Articles en perspectives

Dans ce numéro, nous avons trois articles dans les rubriques « Perspectives ». Deux d’entre eux ont inspiré les considérations du présent avant-propos sur les violences structurelles dans l’intervention sociale. L’article qui est associé aux perspectives étatiques est celui de Couturier et Dumas‑Laverdière. Il traite d’une analyse comparative entre les façons de faire et d’utiliser les recensions d’écrits en travail social et en sciences infirmières pour réfléchir aux contours de la disciplinarité en travail social. Il a été difficile de trouver la perspective la plus adéquate pour cet article, mais le fait que l’on s’interroge sur la constitution du travail social comme champ disciplinaire à différencier des sciences infirmières, et que l’on cherche à cerner les balises d’une pratique par la recension d’écrits scientifiques relève davantage du monde institutionnel qui encadre ce type d’exercice.

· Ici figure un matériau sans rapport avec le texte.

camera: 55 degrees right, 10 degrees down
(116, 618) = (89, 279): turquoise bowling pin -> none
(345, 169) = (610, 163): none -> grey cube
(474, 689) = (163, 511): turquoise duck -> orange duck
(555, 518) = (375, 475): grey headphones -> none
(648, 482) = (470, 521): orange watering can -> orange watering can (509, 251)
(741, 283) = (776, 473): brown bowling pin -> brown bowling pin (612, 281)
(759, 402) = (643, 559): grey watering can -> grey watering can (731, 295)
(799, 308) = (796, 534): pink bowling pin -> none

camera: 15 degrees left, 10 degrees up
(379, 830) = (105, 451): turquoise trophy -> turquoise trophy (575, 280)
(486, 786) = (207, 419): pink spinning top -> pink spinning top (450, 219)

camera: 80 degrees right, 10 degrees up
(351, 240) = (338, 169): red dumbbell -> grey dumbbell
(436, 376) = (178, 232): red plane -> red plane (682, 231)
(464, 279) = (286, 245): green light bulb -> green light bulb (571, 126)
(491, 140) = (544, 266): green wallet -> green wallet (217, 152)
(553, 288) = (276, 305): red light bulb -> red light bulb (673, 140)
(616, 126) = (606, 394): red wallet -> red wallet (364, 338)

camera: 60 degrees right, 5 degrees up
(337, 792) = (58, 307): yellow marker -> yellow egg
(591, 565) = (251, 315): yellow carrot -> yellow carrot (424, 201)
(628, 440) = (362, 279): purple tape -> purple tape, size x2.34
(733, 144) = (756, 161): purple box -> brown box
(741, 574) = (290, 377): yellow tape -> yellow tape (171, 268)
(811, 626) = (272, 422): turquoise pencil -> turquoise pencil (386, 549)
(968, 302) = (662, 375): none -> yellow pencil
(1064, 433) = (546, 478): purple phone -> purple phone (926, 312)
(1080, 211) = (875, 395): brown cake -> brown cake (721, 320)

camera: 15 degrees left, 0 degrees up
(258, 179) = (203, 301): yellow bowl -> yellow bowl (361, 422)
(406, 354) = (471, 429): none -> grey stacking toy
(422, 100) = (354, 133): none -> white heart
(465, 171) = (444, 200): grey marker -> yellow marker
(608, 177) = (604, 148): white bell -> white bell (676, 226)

Le deuxième article s’inscrivant dans les perspectives communautaires est rédigé par Celia Rojas-Viger qui aborde certaines violences structurelles liées au contexte migratoire et à la violence conjugale. L’auteure rend compte des résultats d’entrevues auprès de 10 intervenants d’organismes communautaires et institutionnels sur leurs perceptions des pratiques réalisées dans le cadre de la prévention de la violence conjugale en considérant les violences structurelles qui limitent le travail de prévention telles que la non-reconnaissance des diplômes, la précarisation de l’emploi, le racisme ou la discrimination. La perspective communautaire est présente dans cet article par le souci de prendre en compte non seulement les points de vue des intervenants eux-mêmes dans la compréhension des problèmes d’intervention en violence conjugale, mais aussi les dimensions collectives et politiques du problème social étudié.

Dans les perspectives citoyennes, le troisième article de Morin, Parazelli et Benali propose une analyse des représentations sociales de certains groupes d’acteurs (dont les populations marginalisées) impliqués dans les conflits d’appropriation de l’espace public dans les quartiers centraux en revitalisation de Montréal et de Québec. Il s’agit d’une étude sur la place des citoyens marginalisés dans les opérations de revitalisation représentant ici une source de violence structurelle pour les populations marginalisées devenues des « nuisances publiques » pour le type de développement planifié.